[SUPPLIED MATERIAL — start]

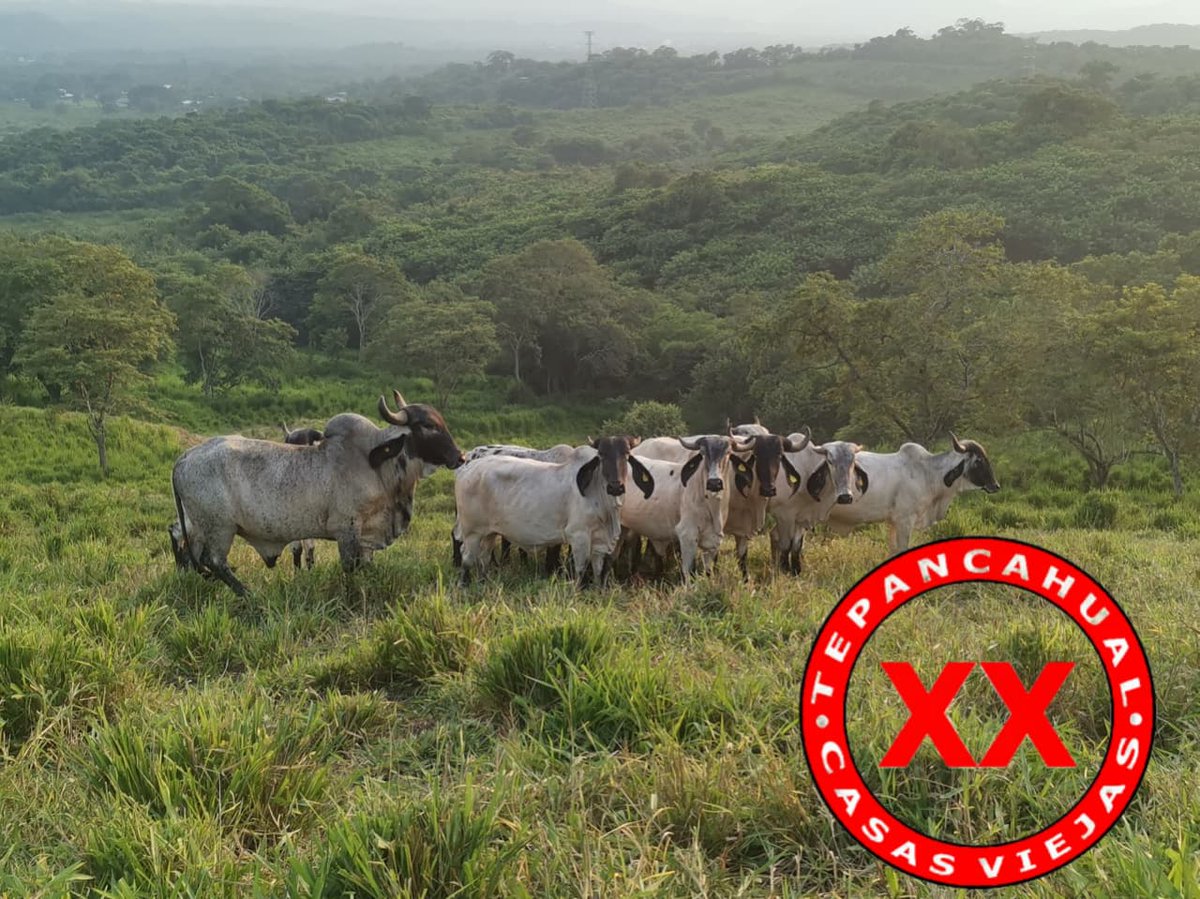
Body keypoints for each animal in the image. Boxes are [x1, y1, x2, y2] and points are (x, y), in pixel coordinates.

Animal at [454, 437, 654, 587]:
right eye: (602, 455)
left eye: (626, 454)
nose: (615, 486)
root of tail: (467, 468)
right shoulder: (578, 535)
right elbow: (581, 569)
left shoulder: (600, 541)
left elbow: (598, 570)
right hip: (471, 531)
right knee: (467, 557)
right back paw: (464, 585)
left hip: (490, 532)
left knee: (484, 558)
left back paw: (483, 581)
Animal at [624, 434, 742, 579]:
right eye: (703, 453)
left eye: (728, 453)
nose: (714, 483)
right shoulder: (687, 535)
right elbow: (689, 571)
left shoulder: (713, 542)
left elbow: (708, 571)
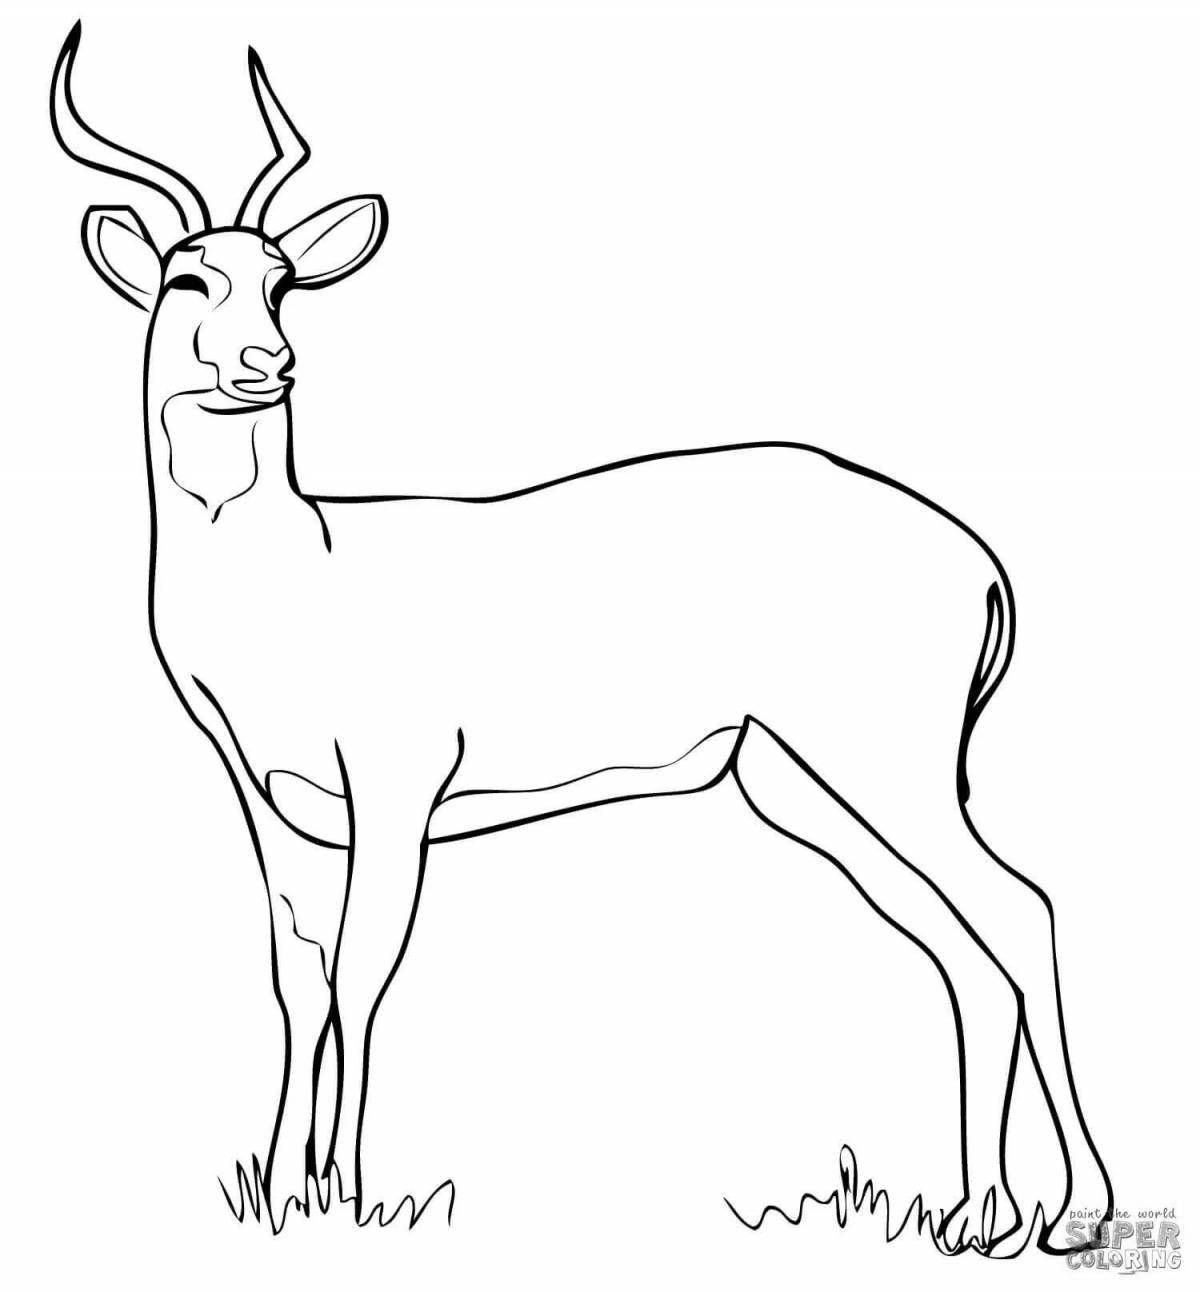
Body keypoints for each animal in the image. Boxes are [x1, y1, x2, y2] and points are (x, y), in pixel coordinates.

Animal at [51, 22, 1112, 1251]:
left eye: (282, 280)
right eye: (189, 278)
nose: (266, 365)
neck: (300, 568)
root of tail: (980, 560)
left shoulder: (397, 787)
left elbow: (365, 973)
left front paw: (351, 1195)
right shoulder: (274, 805)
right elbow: (296, 982)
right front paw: (282, 1189)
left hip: (886, 769)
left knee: (1021, 912)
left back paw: (1077, 1213)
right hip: (804, 787)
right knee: (963, 954)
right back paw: (976, 1215)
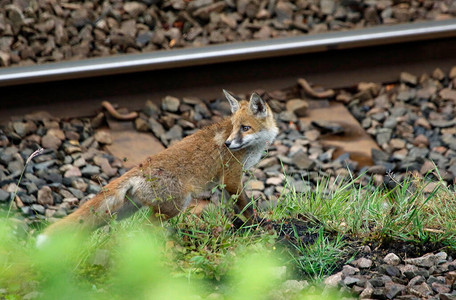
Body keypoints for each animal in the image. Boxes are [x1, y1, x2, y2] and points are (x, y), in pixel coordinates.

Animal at [36, 89, 278, 246]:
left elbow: (235, 210)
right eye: (234, 128)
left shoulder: (227, 183)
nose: (227, 144)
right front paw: (258, 226)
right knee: (142, 229)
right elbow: (247, 208)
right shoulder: (232, 177)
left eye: (245, 128)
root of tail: (138, 169)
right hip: (176, 206)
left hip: (124, 211)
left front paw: (241, 229)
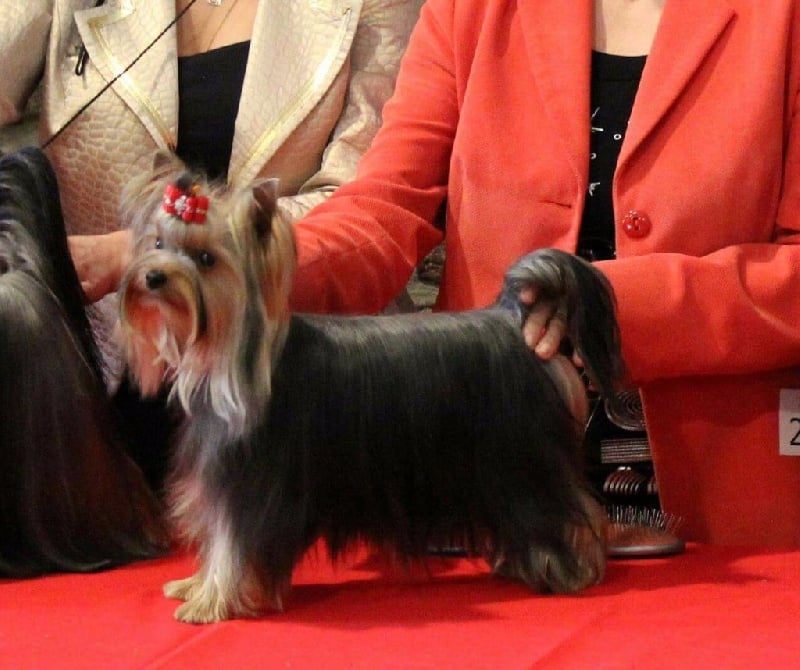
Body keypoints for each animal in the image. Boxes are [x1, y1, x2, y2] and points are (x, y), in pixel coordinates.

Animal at [117, 154, 623, 623]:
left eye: (206, 259)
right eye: (158, 243)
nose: (153, 276)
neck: (228, 353)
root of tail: (512, 317)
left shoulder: (250, 483)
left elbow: (233, 544)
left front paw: (211, 601)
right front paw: (195, 585)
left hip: (521, 460)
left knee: (561, 510)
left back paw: (570, 569)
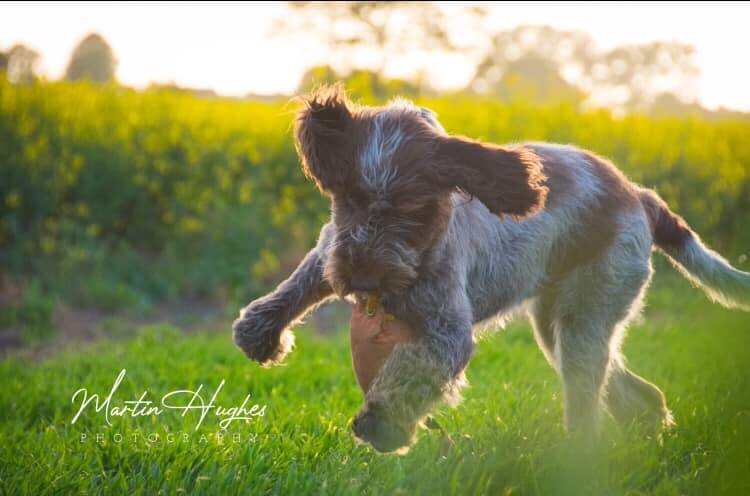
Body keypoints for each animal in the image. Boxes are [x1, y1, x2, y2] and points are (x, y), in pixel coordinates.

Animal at [232, 84, 748, 454]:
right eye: (349, 199)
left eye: (411, 209)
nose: (362, 279)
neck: (420, 248)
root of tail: (638, 195)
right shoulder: (331, 249)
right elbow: (299, 283)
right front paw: (260, 331)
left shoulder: (446, 334)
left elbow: (408, 371)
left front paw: (381, 424)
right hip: (562, 326)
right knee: (638, 396)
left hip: (584, 318)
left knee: (591, 407)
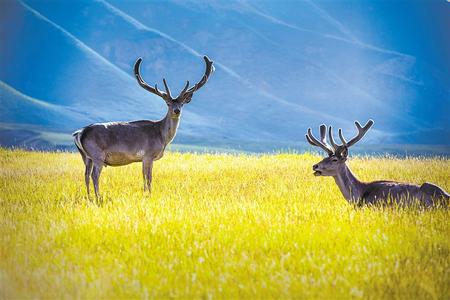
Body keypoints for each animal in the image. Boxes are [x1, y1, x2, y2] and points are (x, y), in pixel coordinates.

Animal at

[SUPPLIED MATERIAL — finish]

- **WHAT YOU NEED TO DO**
With the pictures left out, give again exactly the lines from the one with "left shoulder: (397, 787)" through the end of the data, both included.

- **ANSWER BELOW**
left shoulder: (397, 787)
left elbow: (365, 973)
left front paw: (351, 1195)
right shoulder: (274, 805)
right elbow: (296, 982)
right front paw: (282, 1189)
left hip: (886, 769)
left knee: (1021, 912)
left back paw: (1077, 1213)
right hip: (804, 787)
right knee: (963, 954)
right back paw: (976, 1215)
Body keypoints for each animal in the image. Boxes are [x1, y1, x2, y2] and points are (x, y), in pixel coordinates.

Animal at [36, 89, 278, 246]:
left elbow: (235, 210)
right eye: (234, 128)
left shoulder: (227, 183)
nose: (227, 144)
right front paw: (258, 226)
right knee: (142, 229)
right elbow: (247, 208)
right shoulder: (232, 177)
left eye: (245, 128)
root of tail: (138, 169)
right hip: (176, 206)
left hip: (124, 211)
left front paw: (241, 229)
Body keypoints for each animal in the image. Boxes are [x1, y1, x2, y2] and points are (x, y), in pixel coordinates.

Animal at [117, 154, 623, 623]:
left eye: (206, 259)
right eye: (158, 243)
nose: (153, 276)
neck: (228, 353)
root of tail: (512, 317)
left shoulder: (250, 483)
left elbow: (233, 544)
left front paw: (211, 601)
right front paw: (195, 585)
left hip: (521, 460)
left knee: (561, 510)
left back paw: (570, 569)
Body keypoints for each animal in the image. Boxes are [x1, y1, x2, y2] and points are (x, y), in pixel coordinates.

Animal at [232, 84, 748, 454]:
right eye: (349, 199)
left eye: (411, 209)
nose: (362, 279)
neck: (420, 248)
root of tail: (638, 195)
right shoulder: (331, 249)
right elbow: (299, 283)
right front paw: (260, 331)
left shoulder: (446, 334)
left elbow: (408, 371)
left front paw: (381, 424)
right hip: (562, 326)
right knee: (638, 396)
left hip: (584, 318)
left knee: (591, 407)
Body keypoints for each animal in the image. Boxes are [x1, y1, x2, y2] and points are (x, y), in pixel coordinates.

Animal at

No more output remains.